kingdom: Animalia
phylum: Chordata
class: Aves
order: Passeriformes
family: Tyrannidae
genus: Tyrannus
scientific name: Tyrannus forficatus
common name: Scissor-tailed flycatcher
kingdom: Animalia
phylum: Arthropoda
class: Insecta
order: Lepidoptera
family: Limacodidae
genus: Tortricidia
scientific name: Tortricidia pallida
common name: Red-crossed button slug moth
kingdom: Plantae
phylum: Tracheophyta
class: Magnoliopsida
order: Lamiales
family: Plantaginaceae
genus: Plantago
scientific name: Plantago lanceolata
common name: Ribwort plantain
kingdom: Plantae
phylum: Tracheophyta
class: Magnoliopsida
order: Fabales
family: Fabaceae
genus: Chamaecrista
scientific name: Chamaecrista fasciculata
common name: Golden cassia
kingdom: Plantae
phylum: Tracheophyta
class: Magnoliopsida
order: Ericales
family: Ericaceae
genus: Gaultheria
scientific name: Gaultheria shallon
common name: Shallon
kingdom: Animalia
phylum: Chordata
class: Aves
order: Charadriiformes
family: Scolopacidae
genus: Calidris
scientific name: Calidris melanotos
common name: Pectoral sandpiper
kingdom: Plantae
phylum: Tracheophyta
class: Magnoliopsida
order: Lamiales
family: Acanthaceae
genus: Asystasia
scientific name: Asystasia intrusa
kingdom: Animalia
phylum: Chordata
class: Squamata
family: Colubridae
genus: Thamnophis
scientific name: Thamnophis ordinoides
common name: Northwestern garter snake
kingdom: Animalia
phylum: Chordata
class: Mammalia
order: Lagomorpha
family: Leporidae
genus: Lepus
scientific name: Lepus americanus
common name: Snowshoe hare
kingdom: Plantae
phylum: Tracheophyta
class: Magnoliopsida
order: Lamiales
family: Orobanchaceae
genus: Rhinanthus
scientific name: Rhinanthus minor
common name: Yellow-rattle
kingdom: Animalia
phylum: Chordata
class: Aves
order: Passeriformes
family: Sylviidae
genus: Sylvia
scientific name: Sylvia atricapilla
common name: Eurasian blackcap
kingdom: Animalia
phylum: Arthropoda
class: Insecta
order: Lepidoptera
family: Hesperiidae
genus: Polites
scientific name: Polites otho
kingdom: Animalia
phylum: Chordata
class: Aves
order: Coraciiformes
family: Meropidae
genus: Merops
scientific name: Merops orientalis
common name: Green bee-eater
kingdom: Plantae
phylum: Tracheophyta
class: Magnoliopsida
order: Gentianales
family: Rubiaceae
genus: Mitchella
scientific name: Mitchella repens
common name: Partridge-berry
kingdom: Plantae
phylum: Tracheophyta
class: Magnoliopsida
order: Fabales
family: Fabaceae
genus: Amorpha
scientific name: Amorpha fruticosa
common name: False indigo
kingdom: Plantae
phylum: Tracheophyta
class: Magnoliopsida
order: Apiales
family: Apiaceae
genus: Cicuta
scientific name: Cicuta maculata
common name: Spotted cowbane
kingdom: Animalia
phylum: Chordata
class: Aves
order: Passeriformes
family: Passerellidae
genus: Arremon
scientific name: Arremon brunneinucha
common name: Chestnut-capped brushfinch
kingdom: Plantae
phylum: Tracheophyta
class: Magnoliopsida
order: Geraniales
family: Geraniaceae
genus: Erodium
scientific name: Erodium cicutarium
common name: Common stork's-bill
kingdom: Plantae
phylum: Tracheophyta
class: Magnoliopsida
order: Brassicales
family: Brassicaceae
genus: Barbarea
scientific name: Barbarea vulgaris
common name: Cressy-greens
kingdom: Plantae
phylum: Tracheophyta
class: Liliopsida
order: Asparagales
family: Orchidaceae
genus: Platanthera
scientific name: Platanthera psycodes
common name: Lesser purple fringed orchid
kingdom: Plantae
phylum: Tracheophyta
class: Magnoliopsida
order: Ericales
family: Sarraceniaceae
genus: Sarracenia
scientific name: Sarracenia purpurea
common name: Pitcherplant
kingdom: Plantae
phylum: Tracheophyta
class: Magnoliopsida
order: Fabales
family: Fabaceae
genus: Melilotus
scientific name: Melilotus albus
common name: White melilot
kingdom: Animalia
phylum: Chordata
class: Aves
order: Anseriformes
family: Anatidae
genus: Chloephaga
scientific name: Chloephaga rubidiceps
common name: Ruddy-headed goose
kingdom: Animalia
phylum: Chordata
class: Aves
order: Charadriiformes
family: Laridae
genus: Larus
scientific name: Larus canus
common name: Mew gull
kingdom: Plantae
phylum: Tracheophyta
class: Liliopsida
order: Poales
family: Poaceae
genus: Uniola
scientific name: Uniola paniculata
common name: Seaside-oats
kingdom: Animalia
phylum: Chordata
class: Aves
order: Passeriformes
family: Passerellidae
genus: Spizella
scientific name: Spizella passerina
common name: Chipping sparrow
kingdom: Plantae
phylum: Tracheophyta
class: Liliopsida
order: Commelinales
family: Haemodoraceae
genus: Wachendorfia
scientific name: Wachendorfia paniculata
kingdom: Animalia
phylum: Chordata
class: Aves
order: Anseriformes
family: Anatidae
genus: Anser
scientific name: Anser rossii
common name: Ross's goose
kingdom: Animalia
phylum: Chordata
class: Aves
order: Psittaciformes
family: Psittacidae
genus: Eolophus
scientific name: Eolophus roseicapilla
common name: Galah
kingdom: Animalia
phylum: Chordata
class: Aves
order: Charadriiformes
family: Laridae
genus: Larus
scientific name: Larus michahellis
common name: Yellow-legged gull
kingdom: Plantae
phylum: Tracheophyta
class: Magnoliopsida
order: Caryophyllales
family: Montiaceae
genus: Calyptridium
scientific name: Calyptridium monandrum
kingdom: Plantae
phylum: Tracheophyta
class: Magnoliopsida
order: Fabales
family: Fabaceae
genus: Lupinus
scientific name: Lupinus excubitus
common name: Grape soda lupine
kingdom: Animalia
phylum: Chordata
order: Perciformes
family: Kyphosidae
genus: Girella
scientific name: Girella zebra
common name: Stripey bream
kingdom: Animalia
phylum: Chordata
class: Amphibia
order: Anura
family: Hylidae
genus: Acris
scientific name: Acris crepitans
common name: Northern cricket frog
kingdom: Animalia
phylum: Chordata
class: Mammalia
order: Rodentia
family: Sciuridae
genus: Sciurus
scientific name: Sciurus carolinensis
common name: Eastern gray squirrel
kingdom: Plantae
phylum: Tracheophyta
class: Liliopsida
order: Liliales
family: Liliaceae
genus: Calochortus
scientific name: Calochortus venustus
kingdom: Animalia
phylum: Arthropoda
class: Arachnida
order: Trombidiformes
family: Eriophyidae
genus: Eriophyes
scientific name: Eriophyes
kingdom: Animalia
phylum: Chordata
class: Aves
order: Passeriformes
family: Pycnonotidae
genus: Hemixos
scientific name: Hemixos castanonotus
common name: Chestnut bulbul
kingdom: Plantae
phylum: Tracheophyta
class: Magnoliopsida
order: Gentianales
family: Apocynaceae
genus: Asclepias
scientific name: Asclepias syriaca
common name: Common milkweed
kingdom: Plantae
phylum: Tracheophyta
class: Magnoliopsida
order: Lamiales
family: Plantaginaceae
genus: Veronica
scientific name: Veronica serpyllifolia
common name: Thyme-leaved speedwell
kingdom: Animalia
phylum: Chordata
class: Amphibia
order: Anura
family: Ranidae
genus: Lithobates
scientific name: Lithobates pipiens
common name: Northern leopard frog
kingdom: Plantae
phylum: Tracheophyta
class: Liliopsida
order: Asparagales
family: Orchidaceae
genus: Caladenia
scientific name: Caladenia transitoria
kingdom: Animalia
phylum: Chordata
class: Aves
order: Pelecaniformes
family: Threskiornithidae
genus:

__________

> WHAT IS ASKED
Please update the records, replacing "scientific name" with "species" wherever it appears and leaving everything else as it is.

> EXERCISE ANSWER
kingdom: Animalia
phylum: Chordata
class: Aves
order: Passeriformes
family: Tyrannidae
genus: Tyrannus
species: Tyrannus forficatus
common name: Scissor-tailed flycatcher
kingdom: Animalia
phylum: Arthropoda
class: Insecta
order: Lepidoptera
family: Limacodidae
genus: Tortricidia
species: Tortricidia pallida
common name: Red-crossed button slug moth
kingdom: Plantae
phylum: Tracheophyta
class: Magnoliopsida
order: Lamiales
family: Plantaginaceae
genus: Plantago
species: Plantago lanceolata
common name: Ribwort plantain
kingdom: Plantae
phylum: Tracheophyta
class: Magnoliopsida
order: Fabales
family: Fabaceae
genus: Chamaecrista
species: Chamaecrista fasciculata
common name: Golden cassia
kingdom: Plantae
phylum: Tracheophyta
class: Magnoliopsida
order: Ericales
family: Ericaceae
genus: Gaultheria
species: Gaultheria shallon
common name: Shallon
kingdom: Animalia
phylum: Chordata
class: Aves
order: Charadriiformes
family: Scolopacidae
genus: Calidris
species: Calidris melanotos
common name: Pectoral sandpiper
kingdom: Plantae
phylum: Tracheophyta
class: Magnoliopsida
order: Lamiales
family: Acanthaceae
genus: Asystasia
species: Asystasia intrusa
kingdom: Animalia
phylum: Chordata
class: Squamata
family: Colubridae
genus: Thamnophis
species: Thamnophis ordinoides
common name: Northwestern garter snake
kingdom: Animalia
phylum: Chordata
class: Mammalia
order: Lagomorpha
family: Leporidae
genus: Lepus
species: Lepus americanus
common name: Snowshoe hare
kingdom: Plantae
phylum: Tracheophyta
class: Magnoliopsida
order: Lamiales
family: Orobanchaceae
genus: Rhinanthus
species: Rhinanthus minor
common name: Yellow-rattle
kingdom: Animalia
phylum: Chordata
class: Aves
order: Passeriformes
family: Sylviidae
genus: Sylvia
species: Sylvia atricapilla
common name: Eurasian blackcap
kingdom: Animalia
phylum: Arthropoda
class: Insecta
order: Lepidoptera
family: Hesperiidae
genus: Polites
species: Polites otho
kingdom: Animalia
phylum: Chordata
class: Aves
order: Coraciiformes
family: Meropidae
genus: Merops
species: Merops orientalis
common name: Green bee-eater
kingdom: Plantae
phylum: Tracheophyta
class: Magnoliopsida
order: Gentianales
family: Rubiaceae
genus: Mitchella
species: Mitchella repens
common name: Partridge-berry
kingdom: Plantae
phylum: Tracheophyta
class: Magnoliopsida
order: Fabales
family: Fabaceae
genus: Amorpha
species: Amorpha fruticosa
common name: False indigo
kingdom: Plantae
phylum: Tracheophyta
class: Magnoliopsida
order: Apiales
family: Apiaceae
genus: Cicuta
species: Cicuta maculata
common name: Spotted cowbane
kingdom: Animalia
phylum: Chordata
class: Aves
order: Passeriformes
family: Passerellidae
genus: Arremon
species: Arremon brunneinucha
common name: Chestnut-capped brushfinch
kingdom: Plantae
phylum: Tracheophyta
class: Magnoliopsida
order: Geraniales
family: Geraniaceae
genus: Erodium
species: Erodium cicutarium
common name: Common stork's-bill
kingdom: Plantae
phylum: Tracheophyta
class: Magnoliopsida
order: Brassicales
family: Brassicaceae
genus: Barbarea
species: Barbarea vulgaris
common name: Cressy-greens
kingdom: Plantae
phylum: Tracheophyta
class: Liliopsida
order: Asparagales
family: Orchidaceae
genus: Platanthera
species: Platanthera psycodes
common name: Lesser purple fringed orchid
kingdom: Plantae
phylum: Tracheophyta
class: Magnoliopsida
order: Ericales
family: Sarraceniaceae
genus: Sarracenia
species: Sarracenia purpurea
common name: Pitcherplant
kingdom: Plantae
phylum: Tracheophyta
class: Magnoliopsida
order: Fabales
family: Fabaceae
genus: Melilotus
species: Melilotus albus
common name: White melilot
kingdom: Animalia
phylum: Chordata
class: Aves
order: Anseriformes
family: Anatidae
genus: Chloephaga
species: Chloephaga rubidiceps
common name: Ruddy-headed goose
kingdom: Animalia
phylum: Chordata
class: Aves
order: Charadriiformes
family: Laridae
genus: Larus
species: Larus canus
common name: Mew gull
kingdom: Plantae
phylum: Tracheophyta
class: Liliopsida
order: Poales
family: Poaceae
genus: Uniola
species: Uniola paniculata
common name: Seaside-oats
kingdom: Animalia
phylum: Chordata
class: Aves
order: Passeriformes
family: Passerellidae
genus: Spizella
species: Spizella passerina
common name: Chipping sparrow
kingdom: Plantae
phylum: Tracheophyta
class: Liliopsida
order: Commelinales
family: Haemodoraceae
genus: Wachendorfia
species: Wachendorfia paniculata
kingdom: Animalia
phylum: Chordata
class: Aves
order: Anseriformes
family: Anatidae
genus: Anser
species: Anser rossii
common name: Ross's goose
kingdom: Animalia
phylum: Chordata
class: Aves
order: Psittaciformes
family: Psittacidae
genus: Eolophus
species: Eolophus roseicapilla
common name: Galah
kingdom: Animalia
phylum: Chordata
class: Aves
order: Charadriiformes
family: Laridae
genus: Larus
species: Larus michahellis
common name: Yellow-legged gull
kingdom: Plantae
phylum: Tracheophyta
class: Magnoliopsida
order: Caryophyllales
family: Montiaceae
genus: Calyptridium
species: Calyptridium monandrum
kingdom: Plantae
phylum: Tracheophyta
class: Magnoliopsida
order: Fabales
family: Fabaceae
genus: Lupinus
species: Lupinus excubitus
common name: Grape soda lupine
kingdom: Animalia
phylum: Chordata
order: Perciformes
family: Kyphosidae
genus: Girella
species: Girella zebra
common name: Stripey bream
kingdom: Animalia
phylum: Chordata
class: Amphibia
order: Anura
family: Hylidae
genus: Acris
species: Acris crepitans
common name: Northern cricket frog
kingdom: Animalia
phylum: Chordata
class: Mammalia
order: Rodentia
family: Sciuridae
genus: Sciurus
species: Sciurus carolinensis
common name: Eastern gray squirrel
kingdom: Plantae
phylum: Tracheophyta
class: Liliopsida
order: Liliales
family: Liliaceae
genus: Calochortus
species: Calochortus venustus
kingdom: Animalia
phylum: Arthropoda
class: Arachnida
order: Trombidiformes
family: Eriophyidae
genus: Eriophyes
species: Eriophyes
kingdom: Animalia
phylum: Chordata
class: Aves
order: Passeriformes
family: Pycnonotidae
genus: Hemixos
species: Hemixos castanonotus
common name: Chestnut bulbul
kingdom: Plantae
phylum: Tracheophyta
class: Magnoliopsida
order: Gentianales
family: Apocynaceae
genus: Asclepias
species: Asclepias syriaca
common name: Common milkweed
kingdom: Plantae
phylum: Tracheophyta
class: Magnoliopsida
order: Lamiales
family: Plantaginaceae
genus: Veronica
species: Veronica serpyllifolia
common name: Thyme-leaved speedwell
kingdom: Animalia
phylum: Chordata
class: Amphibia
order: Anura
family: Ranidae
genus: Lithobates
species: Lithobates pipiens
common name: Northern leopard frog
kingdom: Plantae
phylum: Tracheophyta
class: Liliopsida
order: Asparagales
family: Orchidaceae
genus: Caladenia
species: Caladenia transitoria
kingdom: Animalia
phylum: Chordata
class: Aves
order: Pelecaniformes
family: Threskiornithidae
genus:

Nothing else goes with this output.